# Records drawn from a dataset
******************************

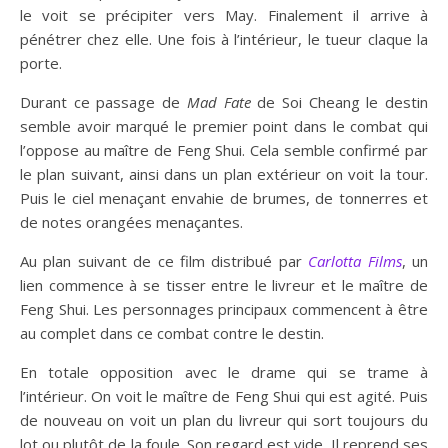
le voit se précipiter vers May. Finalement il arrive à
pénétrer chez elle. Une fois à l’intérieur, le tueur claque la
porte.
Durant ce passage de
Mad Fate
de Soi Cheang le destin
semble avoir marqué le premier point dans le combat qui
l’oppose au maître de Feng Shui. Cela semble confirmé par
le plan suivant, ainsi dans un plan extérieur on voit la tour.
Puis le ciel menaçant envahie de brumes, de tonnerres et
de notes orangées menaçantes.
Au plan suivant de ce film distribué par
Carlotta Films
, un
lien commence à se tisser entre le livreur et le maître de
Feng Shui. Les personnages principaux commencent à être
au complet dans ce combat contre le destin.
En totale opposition avec le drame qui se trame à
l’intérieur. On voit le maître de Feng Shui qui est agité. Puis
de nouveau on voit un plan du livreur qui sort toujours du
lot ou plutôt de la foule. Son regard est vide. Il reprend ses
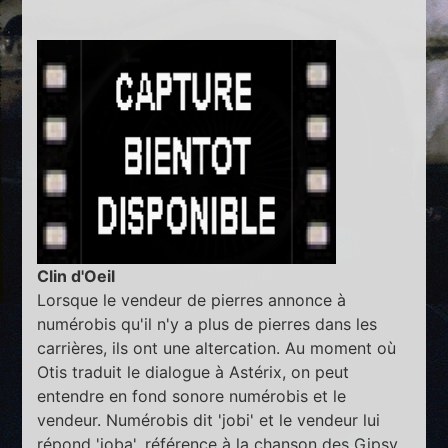
Clin d'Oeil
Lorsque le vendeur de pierres annonce à
numérobis qu'il n'y a plus de pierres dans les
carrières, ils ont une altercation. Au moment où
Otis traduit le dialogue à Astérix, on peut
entendre en fond sonore numérobis et le
vendeur. Numérobis dit 'jobi' et le vendeur lui
répond 'joba', référence à la chanson des Gipsy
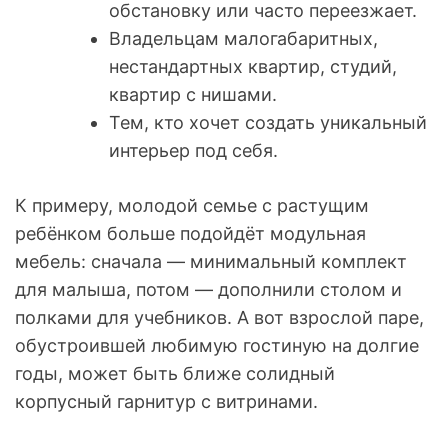
обстановку или часто переезжает.
Владельцам малогабаритных,
нестандартных квартир, студий,
квартир с нишами.
Тем, кто хочет создать уникальный
интерьер под себя.
К примеру, молодой семье с растущим
ребёнком больше подойдёт модульная
мебель: сначала — минимальный комплект
для малыша, потом — дополнили столом и
полками для учебников. А вот взрослой паре,
обустроившей любимую гостиную на долгие
годы, может быть ближе солидный
корпусный гарнитур с витринами.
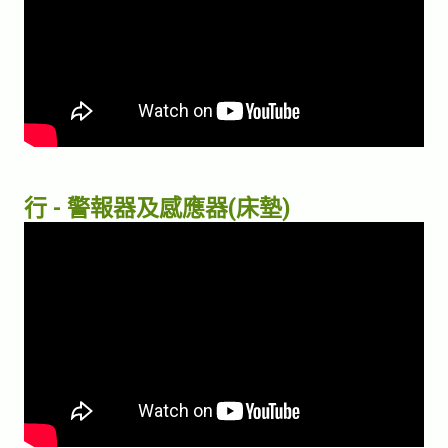
行 - 警報器及感應器(床墊)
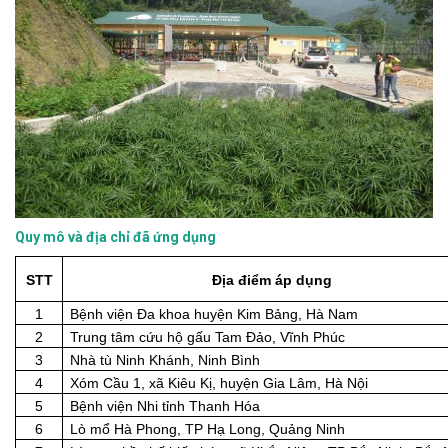
Quy mô và địa chỉ đã ứng dụng
STT
Địa điểm áp dụng
1
Bệnh viện Đa khoa huyện Kim Bảng, Hà Nam
2
Trung tâm cứu hộ gấu Tam Đảo, Vĩnh Phúc
3
Nhà tù Ninh Khánh, Ninh Bình
4
Xóm Cầu 1, xã Kiêu Kị, huyện Gia Lâm, Hà Nội
5
Bệnh viện Nhi tỉnh Thanh Hóa
6
Lò mổ Hà Phong, TP Hạ Long, Quảng Ninh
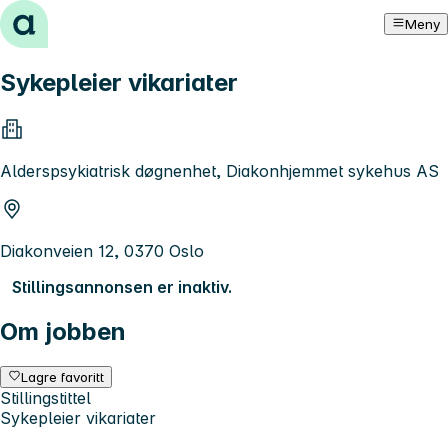
Hopp til innhold
Meny
Sykepleier vikariater
Alderspsykiatrisk døgnenhet, Diakonhjemmet sykehus AS
Diakonveien 12, 0370 Oslo
Stillingsannonsen er inaktiv.
Om jobben
Lagre favoritt
Stillingstittel
Sykepleier vikariater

******************************

# Task details
With the pictures removed, please retype each record exactly.

# Task result
le voit se précipiter vers May. Finalement il arrive à
pénétrer chez elle. Une fois à l’intérieur, le tueur claque la
porte.
Durant ce passage de
Mad Fate
de Soi Cheang le destin
semble avoir marqué le premier point dans le combat qui
l’oppose au maître de Feng Shui. Cela semble confirmé par
le plan suivant, ainsi dans un plan extérieur on voit la tour.
Puis le ciel menaçant envahie de brumes, de tonnerres et
de notes orangées menaçantes.
Au plan suivant de ce film distribué par
Carlotta Films
, un
lien commence à se tisser entre le livreur et le maître de
Feng Shui. Les personnages principaux commencent à être
au complet dans ce combat contre le destin.
En totale opposition avec le drame qui se trame à
l’intérieur. On voit le maître de Feng Shui qui est agité. Puis
de nouveau on voit un plan du livreur qui sort toujours du
lot ou plutôt de la foule. Son regard est vide. Il reprend ses
Clin d'Oeil
Lorsque le vendeur de pierres annonce à
numérobis qu'il n'y a plus de pierres dans les
carrières, ils ont une altercation. Au moment où
Otis traduit le dialogue à Astérix, on peut
entendre en fond sonore numérobis et le
vendeur. Numérobis dit 'jobi' et le vendeur lui
répond 'joba', référence à la chanson des Gipsy
обстановку или часто переезжает.
Владельцам малогабаритных,
нестандартных квартир, студий,
квартир с нишами.
Тем, кто хочет создать уникальный
интерьер под себя.
К примеру, молодой семье с растущим
ребёнком больше подойдёт модульная
мебель: сначала — минимальный комплект
для малыша, потом — дополнили столом и
полками для учебников. А вот взрослой паре,
обустроившей любимую гостиную на долгие
годы, может быть ближе солидный
корпусный гарнитур с витринами.
行 - 警報器及感應器(床墊)
Quy mô và địa chỉ đã ứng dụng
STT
Địa điểm áp dụng
1
Bệnh viện Đa khoa huyện Kim Bảng, Hà Nam
2
Trung tâm cứu hộ gấu Tam Đảo, Vĩnh Phúc
3
Nhà tù Ninh Khánh, Ninh Bình
4
Xóm Cầu 1, xã Kiêu Kị, huyện Gia Lâm, Hà Nội
5
Bệnh viện Nhi tỉnh Thanh Hóa
6
Lò mổ Hà Phong, TP Hạ Long, Quảng Ninh
Hopp til innhold
Meny
Sykepleier vikariater
Alderspsykiatrisk døgnenhet, Diakonhjemmet sykehus AS
Diakonveien 12, 0370 Oslo
Stillingsannonsen er inaktiv.
Om jobben
Lagre favoritt
Stillingstittel
Sykepleier vikariater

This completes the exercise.